After opening-credit
pans of colorful raucous bird flocks and foggy Bay Area
land- and seascapes -- which will recur, particularly symbolic
Alcatraz -- the “sort of St. Francis of Telegraph
Hill, huh?” looks for Fannie, pampers a host of wild
cherry-headed conures (red-masked parakeets) and patiently
explains to amused but increasingly impressed tourists.
Switch to his
place, where open cages house only the damaged birds that
he takes in, apart from a banded cantankerous Mingus for
whom punishment is being left outside.
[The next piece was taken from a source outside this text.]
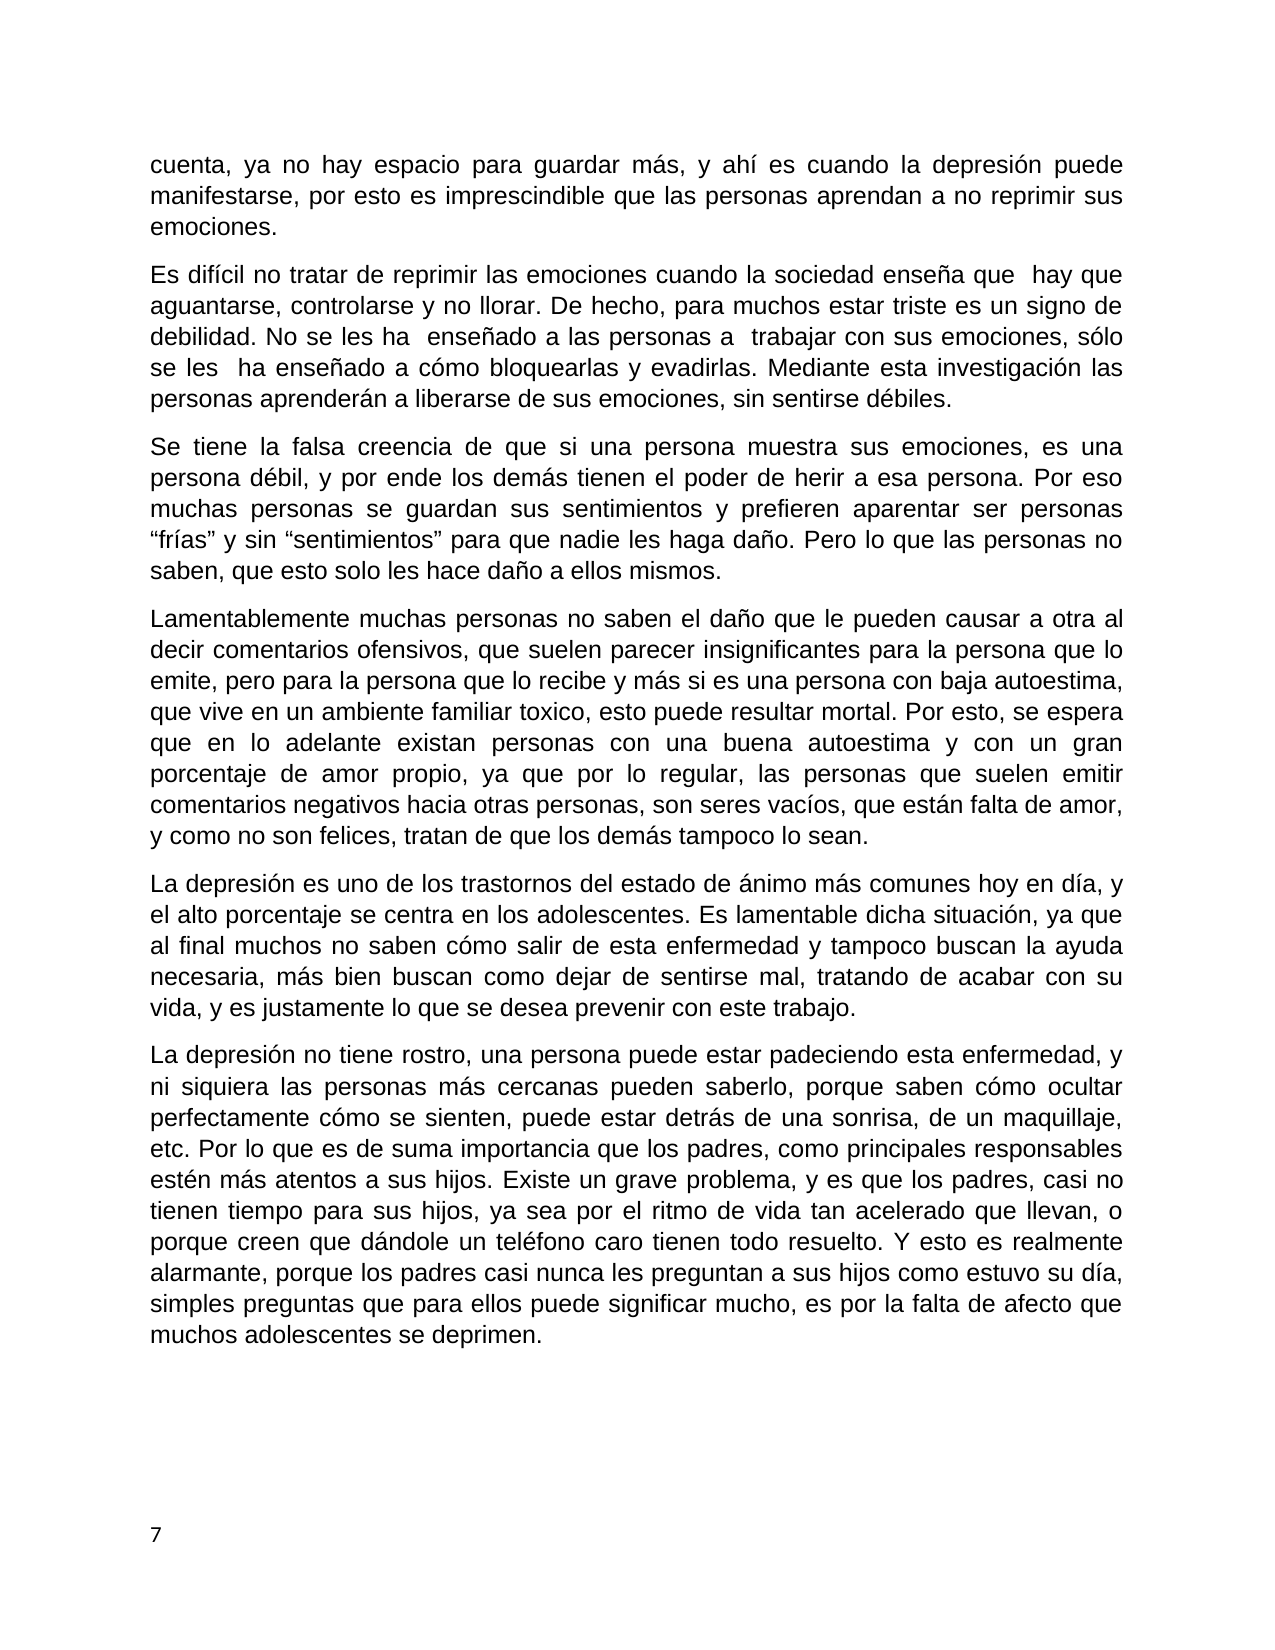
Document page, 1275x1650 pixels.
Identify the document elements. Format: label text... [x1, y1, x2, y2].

Charming, almost
purposely amateurish close-ups of these parrots, or of others
on the porch, the Hill or in parks, are accompanied by comments
from other people, professional curators as well as plain
amateur fans, but Bittner’s reassuring voice is the
glue.
Untrained, he
stumbled into the whole thing but, Robert Stroud-like, through
observation, kindness and questions has become an untitled
expert. Discussing his friends and charges named Gibson,
Flap, Fannie and Tupelo (both dead), blue-crowned Connor
and Buckie, Picasso and Sophie, Pushkin, Olive, Scrapper
and Scrapperella, he opens up, revealing his humanity, a
wealth of shrewd reasoning, and an awareness of the similarities
between the animal kingdom and higher-animal man. Not at
all the eccentric he once feared being taken for, he becomes
a naturalist-philosopher of the need for community and affection.
With Beat figure
Whitman, he realizes that any creature is “equally
perfect journey-work of the stars,” that death is
“different from what any one supposed” and part
of the plan, and that loss can also be beginning. Number
243 needs extensive structural renovation, will in the future
be rental property -- and, cured of humankind’s “anthropocentrism,”
the man is ready to move on, in sorrow and in greater joy.